Kathleen hitched a knee up on the leather seat so she could turn toward him, lean closer, make him understand.


"I know you think I don't grasp how important being back on flying status is to you." She searched for the words to accomplish what all her medical training hadn't. "Maybe I understand limitations better than you can imagine. No matter what I do, I will always be thirteen inches shorter than you are. Biology dictates I won't have your upper-body strength. I can pit myself against you doing sit-ups until the end of time and it won't change basic genetics. I have done my damnedest to make the most of what I was born with. Do the best you can with what life dealt you. Control what you can. After that, you've got to let it go."


The muscles in Tanner's jaw worked, although he stayed silent, and Kathleen wondered if she'd just shot herself in the foot. Great way to get him fired up for sex, criticize the guy. Her seduction skills were rustier than she'd thought. Apparently, they were oxidized shut.

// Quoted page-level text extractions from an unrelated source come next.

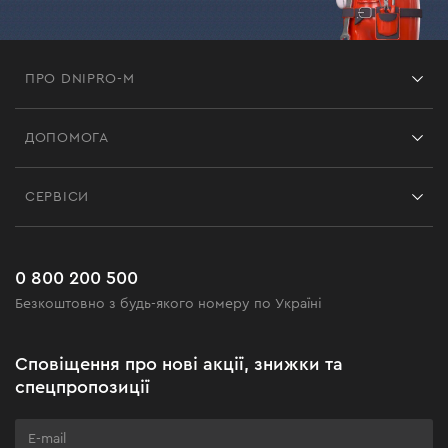
ПРО DNIPRO-M
Франшиза
ДОПОМОГА
Відгуки
Контакти
Блог
СЕРВІСИ
Повернення
Робота
Сервіс
Доставка і оплата
Новинки
Поширені запитання
0 800 200 500
Чорна п'ятниця
Безкоштовно з будь-якого номеру по Україні
Новини
Акційні набори
Сповіщення про нові акції, знижки та
Бізнес-клієнтам
спецпропозиції
Програма лояльності
Клуб майстерності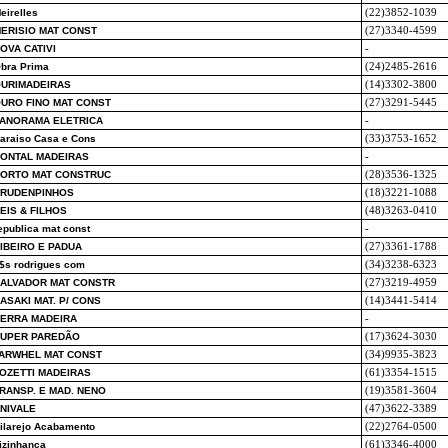
eirelles
(22)3852-1039
ERISIO MAT CONST
(27)3340-4599
OVA CATIVI
-
bra Prima
(24)2485-2616
URIMADEIRAS
(14)3302-3800
URO FINO MAT CONST
(27)3291-5445
ANORAMA ELETRICA
-
araiso Casa e Cons
(33)3753-1652
ONTAL MADEIRAS
-
ORTO MAT CONSTRUC
(28)3536-1325
RUDENPINHOS
(18)3221-1088
EIS & FILHOS
(48)3263-0410
epublica mat const
-
IBEIRO E PADUA
(27)3361-1788
$s rodrigues com
(34)3238-6323
ALVADOR MAT CONSTR
(27)3219-4959
ASAKI MAT. P/ CONS
(14)3441-5414
ERRA MADEIRA
-
UPER PAREDÃO
(17)3624-3030
ARWHEL MAT CONST
(34)9935-3823
OZETTI MADEIRAS
(61)3354-1515
RANSP. E MAD. NENO
(19)3581-3604
NIVALE
(47)3622-3389
ilarejo Acabamento
(22)2764-0500
izinhanca
(61)3346-4000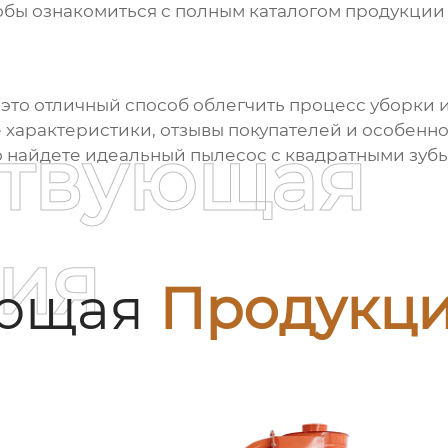
тобы ознакомиться с полным каталогом продукци
 это отличный способ облегчить процесс уборки 
 характеристики, отзывы покупателей и особенн
ствующая
о найдете идеальный
пылесос с квадратными зуб
ия
ующая
Продукц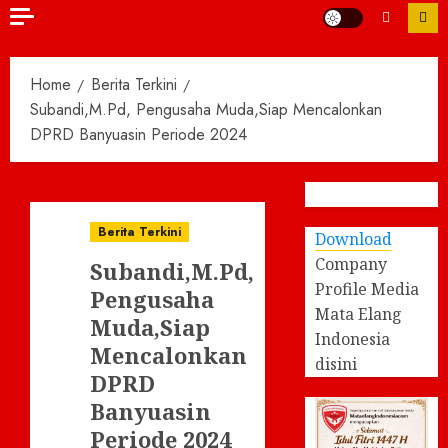
Home
Berita Terkini
Subandi,M.Pd, Pengusaha Muda,Siap Mencalonkan
DPRD Banyuasin Periode 2024
Berita Terkini
Download
Company
Subandi,M.Pd,
Profile Media
Pengusaha
Mata Elang
Muda,Siap
Indonesia
Mencalonkan
disini
DPRD
Banyuasin
Periode 2024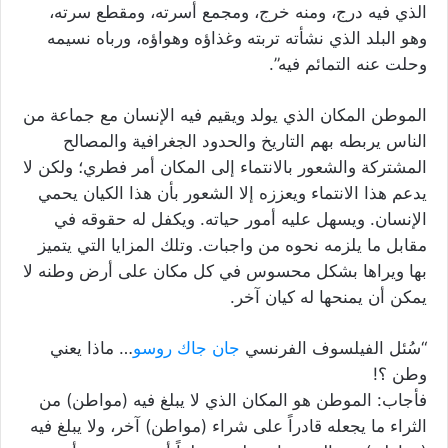
الذي فيه درج، ومنه خرج، ومجمع أسرته، ومقطع سرته،
وهو البلد الذي نشأته تربته وغذاؤه وهواؤه، ورباه نسيمه
وحلت عنه التمائم فيه”.
الموطن المكان الذي يولد ويقيم فيه الإنسان مع جماعة من
الناس يربطه بهم التاريخ والحدود الجغرافية والمصالح
المشتركة والشعور بالانتماء إلى المكان أمر فطري؛ ولكن لا
يدعم هذا الانتماء ويعززه إلا الشعور بأن هذا الكيان يحمي
الإنسان. ويسهل عليه أمور حياته. ويكفل له حقوقه في
مقابل ما يلزمه نحوه من واجبات. وتلك المزايا التي يتميز
بها ويراها بشكل محسوس في كل مكان على أرض وطنه لا
يمكن أن يمنحها له كيان آخر.
“سُئل الفيلسوف الفرنسي
جان جاك روسو
… ماذا يعني
وطن ؟!
فأجاب: الموطن هو المكان الذي لا يبلغ فيه (مواطن) من
الثراء ما يجعله قادراً على شراء (مواطن) آخر، ولا يبلغ فيه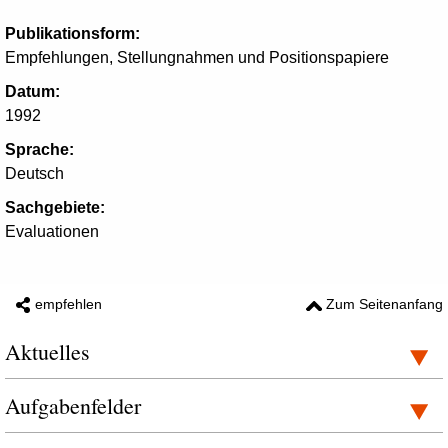
Publikationsform:
Empfehlungen, Stellungnahmen und Positionspapiere
Datum:
1992
Sprache:
Deutsch
Sachgebiete:
Evaluationen
empfehlen
Zum Seitenanfang
Aktuelles
Aufgabenfelder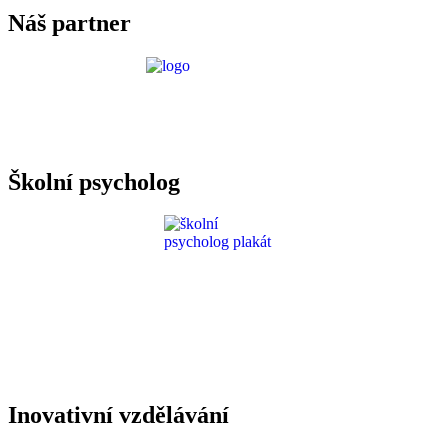
Náš partner
Požadavky ICT
Školní psycholog
Inovativní vzdělávání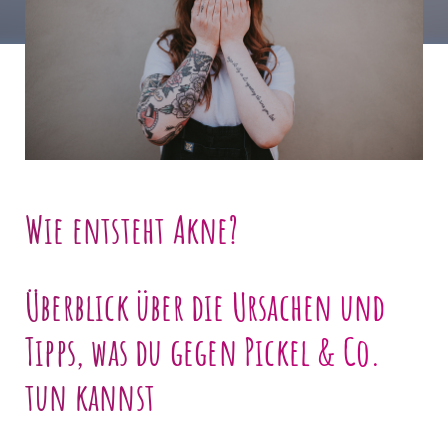
Wie entsteht Akne?
Überblick über die Ursachen und
Tipps, was du gegen Pickel & Co.
tun kannst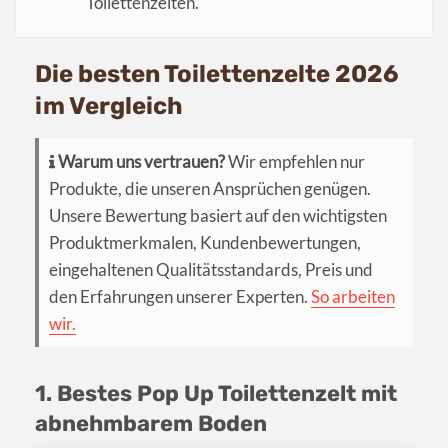
Toilettenzelten.
Die besten Toilettenzelte 2026
im Vergleich
Warum uns vertrauen?
Wir empfehlen nur
Produkte, die unseren Ansprüchen genügen.
Unsere Bewertung basiert auf den wichtigsten
Produktmerkmalen, Kundenbewertungen,
eingehaltenen Qualitätsstandards, Preis und
den Erfahrungen unserer Experten.
So arbeiten
wir.
1. Bestes Pop Up Toilettenzelt mit
abnehmbarem Boden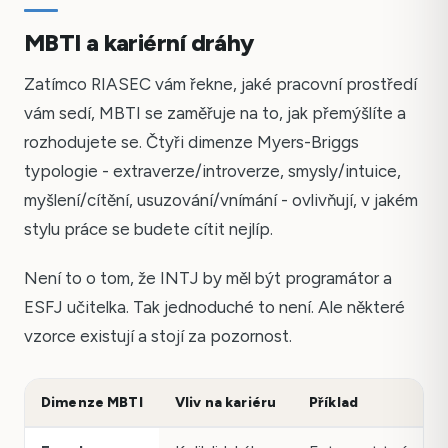
MBTI a kariérní dráhy
Zatímco RIASEC vám řekne, jaké pracovní prostředí
vám sedí, MBTI se zaměřuje na to, jak přemýšlíte a
rozhodujete se. Čtyři dimenze Myers-Briggs
typologie - extraverze/introverze, smysly/intuice,
myšlení/cítění, usuzování/vnímání - ovlivňují, v jakém
stylu práce se budete cítit nejlíp.
Není to o tom, že INTJ by měl být programátor a
ESFJ učitelka. Tak jednoduché to není. Ale některé
vzorce existují a stojí za pozornost.
Dimenze MBTI
Vliv na kariéru
Příklad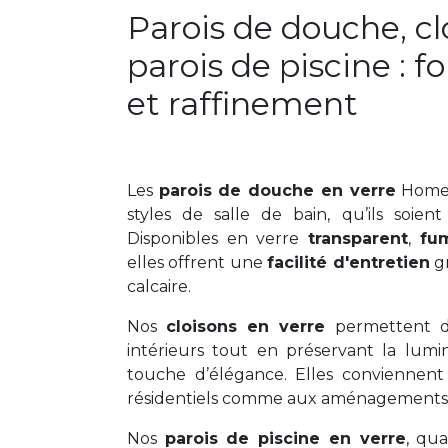
Parois de douche, cl
parois de piscine : f
et raffinement
Les
parois de douche en verre
Home 
styles de salle de bain, qu’ils soien
Disponibles en verre
transparent
,
fu
elles offrent une
facilité d'entretien
gr
calcaire.
Nos
cloisons en verre
permettent de
intérieurs tout en préservant la lumi
touche d’élégance. Elles conviennent
résidentiels comme aux aménagement
Nos
parois de piscine en verre
, qu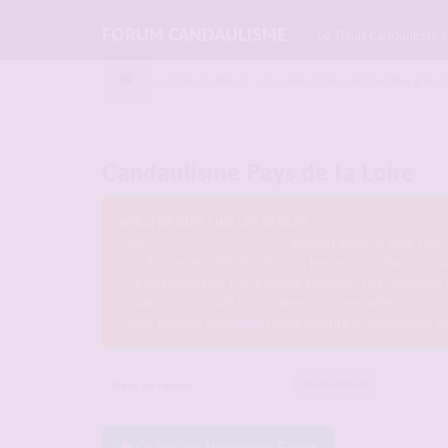
FORUM CANDAULISME
Le Tchat Candauliste 
Index du forum
Les rencontres candaulistes gratui
Candaulisme Pays de la Loire
MERCI DE BIEN LIRE LES REGLES :
- Les
annonces candaulistes
doivent avoir un titre clair
- On donne des détails (photos, lieu, etc, scénario coq
- On ne publie pas 10x la même annonce. Les doublons
- Quand on a trouvé son bonheur, on verrouille !
- Vous pouvez également vous inscrire gratuitement s
Rechercher
Créer un Nouveau Sujet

Finesse had never been her strong suit. Which left her only one option. A direct approach.


"Hey, hotshot?"


His flying hands stopped as he glanced over at her. "Yeah, Athena?"


"You can jump me anytime now."


Chapter 14


You can jump me anytime now. Kathleen's words winged across the cockpit, dive-bombing the last of Tanner's crumbling defenses.


"Run that by me one more time?"


"My head's fine. We're not stuck in a survival situation." She stuffed her hand in her purse, whipped it back out and slapped it down the dash. "And we have birth control."


Her fingers slid away to reveal two square, plastic packets.


His hands fell from the flight controls. The view outside the window not only blurred, he could swear the windows were already fogging.


Those little packets told him she'd planned ahead, no impulsive act, rather a fully thought-out decision. She'd suggested the hangar with just this in mind.


Kathleen O'Connell wanted to have sex with him. In an airplane. Even dreams didn't play out this well. There had to be a catch. But bump on his nose be damned, he would worry about impulsive mistakes and catches later.


Tanner hooked his hands behind his head and said, "Logistically speaking, it would be more comfortable for both of us if you came over here and jumped me, instead." Her eyes widened, and she went so still he wondered if he'd heard her wrong. Disappointment grounded him faster than antiaircraft fire. A gut-clenching realization followed that having her shouldn't be this important to him. But it was.


Then she smiled. "Sounds like a plan to me."


Shooting out of her seat, she reached to cup his face in her hands. Her mouth met his as she fell into his lap, her legs draped to one side.


This was better than having the best Christmas present of his entire childhood handed to him. This was Kathleen, warm, willing and definitely eager, judging by the way she insinuated herself over his thighs. Tanner wasn't sure he could survive much more of Kathleen's determined assault on his senses.